(THE PROBLEM) Of the material below, only the lines from the line containing "Кола маска на цели крака за жени и мъже" down to the line containing "SEO et le Social Media" belong in the answer, written out exactly.

(INPUT DATA)
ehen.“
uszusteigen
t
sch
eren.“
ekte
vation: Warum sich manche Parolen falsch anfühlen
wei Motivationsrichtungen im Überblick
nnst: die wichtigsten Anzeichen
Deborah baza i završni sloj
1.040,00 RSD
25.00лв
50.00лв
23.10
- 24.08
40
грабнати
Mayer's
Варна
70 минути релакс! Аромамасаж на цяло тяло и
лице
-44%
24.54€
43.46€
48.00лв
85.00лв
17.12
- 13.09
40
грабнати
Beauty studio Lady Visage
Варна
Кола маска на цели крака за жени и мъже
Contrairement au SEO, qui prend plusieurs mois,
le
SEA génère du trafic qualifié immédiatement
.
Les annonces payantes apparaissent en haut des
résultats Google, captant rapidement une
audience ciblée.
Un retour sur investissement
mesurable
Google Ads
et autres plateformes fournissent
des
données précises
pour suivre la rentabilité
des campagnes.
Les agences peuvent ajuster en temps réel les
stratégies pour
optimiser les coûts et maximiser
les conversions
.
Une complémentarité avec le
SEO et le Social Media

--

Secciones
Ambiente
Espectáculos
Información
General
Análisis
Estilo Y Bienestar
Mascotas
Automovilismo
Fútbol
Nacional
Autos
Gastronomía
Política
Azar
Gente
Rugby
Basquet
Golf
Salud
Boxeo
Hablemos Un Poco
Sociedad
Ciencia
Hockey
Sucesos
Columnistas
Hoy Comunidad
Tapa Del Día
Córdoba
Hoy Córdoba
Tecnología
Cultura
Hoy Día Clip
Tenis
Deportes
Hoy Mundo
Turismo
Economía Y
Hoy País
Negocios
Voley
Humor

(EXERCISE RESPONSE)
Кола маска на цели крака за жени и мъже
Contrairement au SEO, qui prend plusieurs mois,
le
SEA génère du trafic qualifié immédiatement
.
Les annonces payantes apparaissent en haut des
résultats Google, captant rapidement une
audience ciblée.
Un retour sur investissement
mesurable
Google Ads
et autres plateformes fournissent
des
données précises
pour suivre la rentabilité
des campagnes.
Les agences peuvent ajuster en temps réel les
stratégies pour
optimiser les coûts et maximiser
les conversions
.
Une complémentarité avec le
SEO et le Social Media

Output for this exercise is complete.